Author(s): Cucchiara BL, Kasner SE, Wolk DA, Lyden PD, Knappertz VA,
Abstract Share this page
Abstract OBJECTIVE: Early predictors of poor outcome after acute ischemic stroke may be useful in selecting patients for potentially beneficial but high-risk interventions. DESIGN: Cohort study of patients given placebo in a randomized clinical trial. SETTING: Multicenter trial at 139 U.S. and 14 Canadian hospitals. PATIENTS: A cohort of 564 placebo-treated patients with major anterior circulation ischemic stroke enrolled in the Clomethiazole in Acute Stroke Study-Ischemic Stroke (CLASS-I) trial. Patients did not have significant impairment in consciousness at baseline and were enrolled within 12 hrs of symptom onset. INTERVENTIONS: Prospective data collection of a number of clinical variables including use of a 6-point level of consciousness scale (1 = awake, 6 = no reaction to pain) to measure patients' level of consciousness at enrollment and 12 additional times during the first 24 hrs after enrollment. The ability of level of consciousness score and additional clinical data to predict 30-day mortality was assessed. MEASUREMENTS AND MAIN RESULTS: At 1 month, 114 of 564 patients (20\%) had died. In univariate analysis, factors significantly associated with mortality included older age, white race, higher National Institutes of Health Stroke Scale score, higher serum glucose, atrial fibrillation, and any impairment in level of consciousness (p <.05).

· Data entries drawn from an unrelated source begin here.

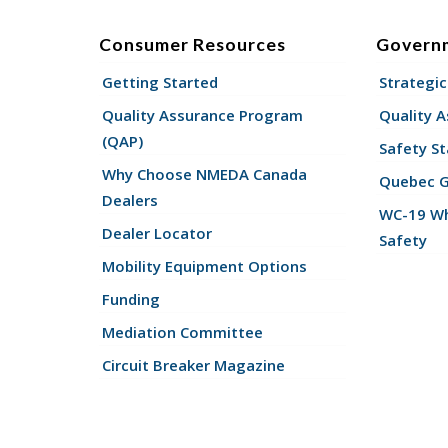
Consumer Resources
Govern
Getting Started
Strategic
Quality Assurance Program
Quality 
(QAP)
Safety St
Why Choose NMEDA Canada
Quebec 
Dealers
WC-19 Wh
Dealer Locator
Safety
Mobility Equipment Options
Funding
Mediation Committee
Circuit Breaker Magazine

After controlling for these factors, increasing level of consciousness score at 3 hrs after enrollment and at all but one subsequent time point was significantly associated with increased mortality (odds ratio, 1.8 per point; 95\% confidence interval, 1.2-2.6; p =.003 at 3-hr time point). Maximum level of consciousness score during the initial 24 hrs of monitoring also predicted mortality (odds ratio, 1.9 per point; 95\% confidence interval, 1.4-2.5; p <.001). CONCLUSION: The development of a decreased level of consciousness within the initial hours after stroke onset, as evaluated by a simple six-point scale, is a powerful independent predictor of mortality after major anterior circulation ischemic stroke.